Governo Trump reconhece responsabilidade em falha da reforma
O governo dos Estados Unidos, sob a administração do presidente Donald Trump, admitiu formalmente pela primeira vez que os problemas identificados no espelho d'água do Lincoln Memorial, localizado em Washington, foram provocados por equívocos cometidos pela empresa responsável pela execução dos trabalhos. A confissão consta em documento oficial do Departamento de Justiça divulgado na última sexta-feira (31).
Através de comunicado enviado ao sistema judiciário americano, a administração federal solicitou o arquivamento de processos contra um ex-atleta olímpico que havia sido acusado de vandalizar a estrutura hídrica. No mesmo documento, o governo explicita que os danos observados no espelho d'água resultaram, na realidade, de negligências no processo construtivo da reforma.
Investimento milionário e objetivos da intervenção
O projeto de revitalização do espelho d'água custou US$ 14,7 milhões, equivalentes a aproximadamente R$ 74,7 milhões em valores convertidos. A contratação da obra foi realizada sem processo de licitação pública, gerando posterior controvérsia política sobre os gastos federais.
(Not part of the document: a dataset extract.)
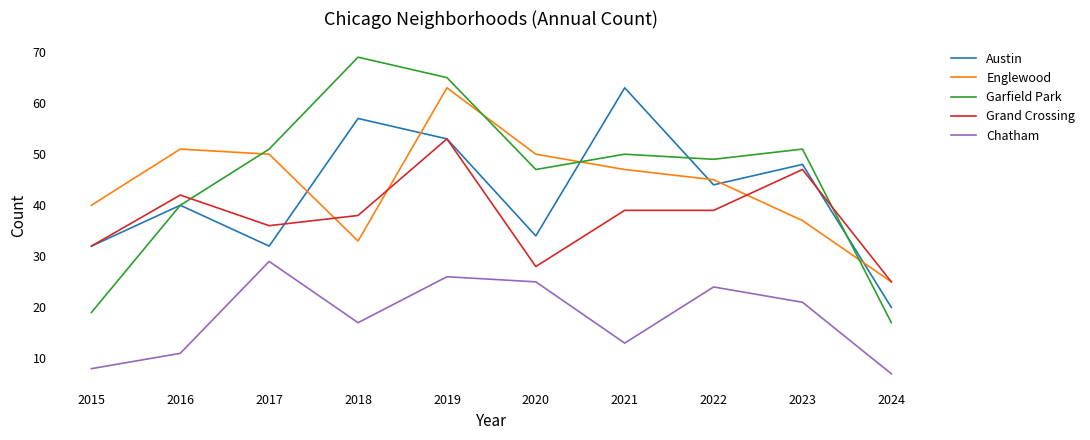

True or false: Englewood and Grand Crossing intersect in this chart.

True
A iniciativa integrava os preparativos das celebrações pelos 250 anos da independência dos Estados Unidos.
O objetivo central da intervenção era eliminar a coloração esverdeada que caracterizava a água do espelho, consequência da proliferação de algas, além de aplicar revestimento azul no fundo da estrutura. Esperava-se que a reforma modernizasse uma das principais atrações turísticas da capital americana.
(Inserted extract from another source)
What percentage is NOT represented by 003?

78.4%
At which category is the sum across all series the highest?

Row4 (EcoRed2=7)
Descascamento da tinta e volta do problema
Em 6 de junho, Trump comunicou publicamente a conclusão dos trabalhos do espelho d'água, em cerimônia solene. Contudo, poucos dias subsequentes revelaram a falha da reforma: a pintura aplicada no fundo começou a se desprender e descascar, permitindo o retorno da proliferação algal e do tom esverdeado anteriormente observado.
Durante esse período crítico, tanto o Serviço Nacional de Parques, entidade gestora do local, quanto a Atlantic Industrial Coatings, empresa contratada para executar os serviços, mantiveram silêncio oficial sobre as causas do descascamento. A ausência de explicações transparentes intensificou especulações e críticas públicas sobre a qualidade da execução.
Repercussão política e protestos
A situação gerou intensa disputa política, com críticos do governo questionando tanto o volume de recursos investidos quanto o procedimento de contratação sem licitação formal. Grupos de manifestantes passaram a se concentrar na região do espelho d'água para protestar contra a falha e os gastos públicos associados.
O presidente Trump, por sua vez, defendeu a iniciativa reformista e determinou o reforço das medidas de segurança no local, buscando conter possíveis novos danos. Seis pessoas foram presas sob acusação de terem provocado danos adicionais ao espelho d'água durante o período de tensão.
Investigação e reconhecimento de responsabilidade
A admissão formal do governo sobre os erros da empreiteira marca uma mudança significativa na postura oficial sobre o episódio do espelho d'água. O reconhecimento, documentado juridicamente, aponta a Atlantic Industrial Coatings como responsável pelos problemas técnicos que resultaram no descascamento da tinta e na necessidade de futuras correções.
Este reconhecimento abre caminho para possíveis ações judiciais contra a empresa executora e potenciais reclamações de reembolso dos recursos gastos. O governo também sinaliza através deste documento uma mudança de estratégia legal, optando pelo arquivamento de acusações contra o ex-atleta para focar na responsabilização da contratada pelos danos estruturais.
Implicações para futuros projetos federais
O caso do espelho d'água do Lincoln Memorial levanta questões importantes sobre processos de contratação de obras públicas e fiscalização de qualidade. A ausência de licitação competitiva e os consequentes problemas técnicos reforçam debates sobre transparência e eficiência na gestão de recursos federais em projetos de infraestrutura nos Estados Unidos.